Julia Bland: A Cold Sun A Burning Tree, 2014, linen, wool, cotton, velvet and oil, 87½ by 85 inches; at On Stellar Rays.
In a 1986 essay, Jean-Hubert Martin, the future curator of the Centre Pompidou’s “Magiciens de la Terre,” complained that “too much art today is given over to intensive production that obscures any spiritual value.” Julia Bland avoided this pitfall in “If You Want to Be Free,” her first solo show in New York. The exhibition’s five intricate, handcrafted painting-textile hybrids (all 2014 or 2015) reject modern Western ideas of materiality and manufacture, instead embracing Islamic customs of resplendent ornamentation and drawing on mystic traditions and philosophies.
During a 2008 fellowship in which she studied Islamic art and Sufism in Morocco, Bland encountered the centrality of weaving and embroidery in Moroccan culture. Derived from mathematical formulas, the webbed, woven elements of her works are inspired by the Sufi notion that geometric rhythms and patterns reveal cosmic processes and the vibrations of the universe. Well-known Arab and Sufi tales featuring flying carpets or prayer rugs, notably One Thousand and One Nights and Shaikh Muhammad ibn Yahya al-Tadifi al-Hanbali’s Necklaces of Gems, epitomize beliefs that textiles carry magical properties.
In the works on view, each approximately 7 feet square, rope, canvas and fabrics such as silk, wool and velvet are brought together in complex compositions. Braiding, stitching, gluing, crocheting and weaving fill out the designs, and the varied surfaces are painted in oil. The needlework in particular showcases Bland’s technical prowess, and the haptic results accomplish what any good painting should: namely, the ability to engage and move the eye. Spring Shadow, for example, with its strong arcs and triangles, recalls Georgia O’Keeffe’s Brooklyn Bridge (1949), a painterly show of strength and beauty, function and form in a scene of sweeping steel cords.
The pieces reflect on experiences with nature—as evidenced by their titles (in addition to Spring Shadow, there are A Cold Sun A Burning Tree and Winter) as well as the mountainous forms in their compositions—while also making a case for the power of decoration. Islamic art and design is generally characterized by its material richness. The elaborate ornamentation of mosques is meant to translate the sense of awe produced by magnificent architecture into a similar awe in response to God. In Arab culture in particular, the repetition of prayers and visual motifs is meant to summon a kind of metaphysical trance. To successfully elicit such a state, Bland’s work would require a space much larger than what On Stellar Rays offered. While the works’ grandeur was apparent here, the small upstairs gallery greatly limited the effect.

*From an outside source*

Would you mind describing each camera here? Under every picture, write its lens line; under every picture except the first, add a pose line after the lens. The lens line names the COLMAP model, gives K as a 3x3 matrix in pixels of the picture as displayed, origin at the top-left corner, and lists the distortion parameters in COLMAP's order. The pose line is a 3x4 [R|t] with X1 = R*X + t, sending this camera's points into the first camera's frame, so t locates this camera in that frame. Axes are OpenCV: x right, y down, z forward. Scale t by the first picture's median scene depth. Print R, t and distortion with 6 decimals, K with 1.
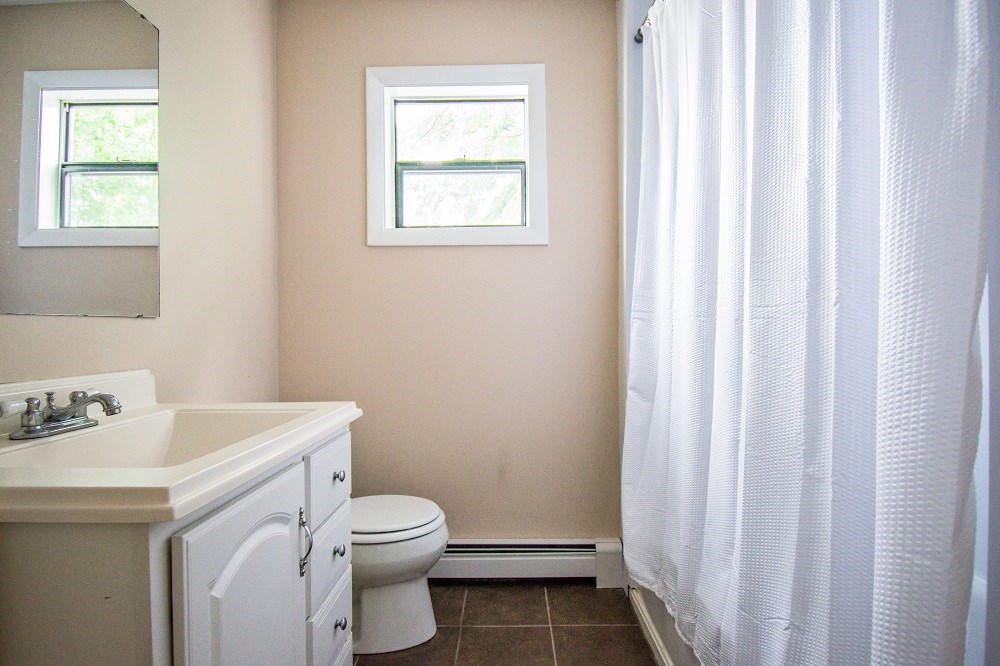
lens RADIAL K [[551.3, 0, 507.7], [0, 551.3, 329.6], [0, 0, 1]] dist [0.014583, -0.025865]
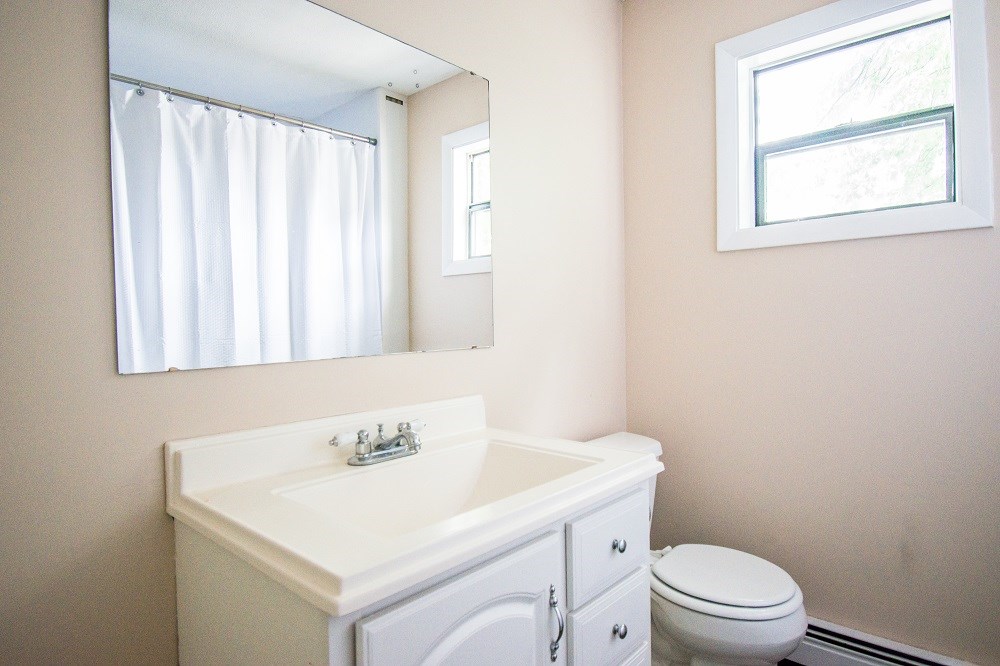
lens RADIAL K [[551.3, 0, 507.7], [0, 551.3, 329.6], [0, 0, 1]] dist [0.014583, -0.025865]
pose [[0.747658, 0.006638, -0.664051, 0.114962], [0.009454, 0.999742, 0.020637, -0.078002], [0.664017, -0.021707, 0.747402, 0.204239]]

Though Martin’s essay is almost 30 years old, his criticism of shallow materiality applies to many process-driven artworks produced today. Such works rely on impressive technique and fleeting aesthetic satisfaction in place of prolonged and nuanced contemplation. Bland’s work could have easily fallen into this category, but her application of unconventional methods to the painting medium and her engagement with mystic traditions beget paintings that are able to marry the earthly and the divine.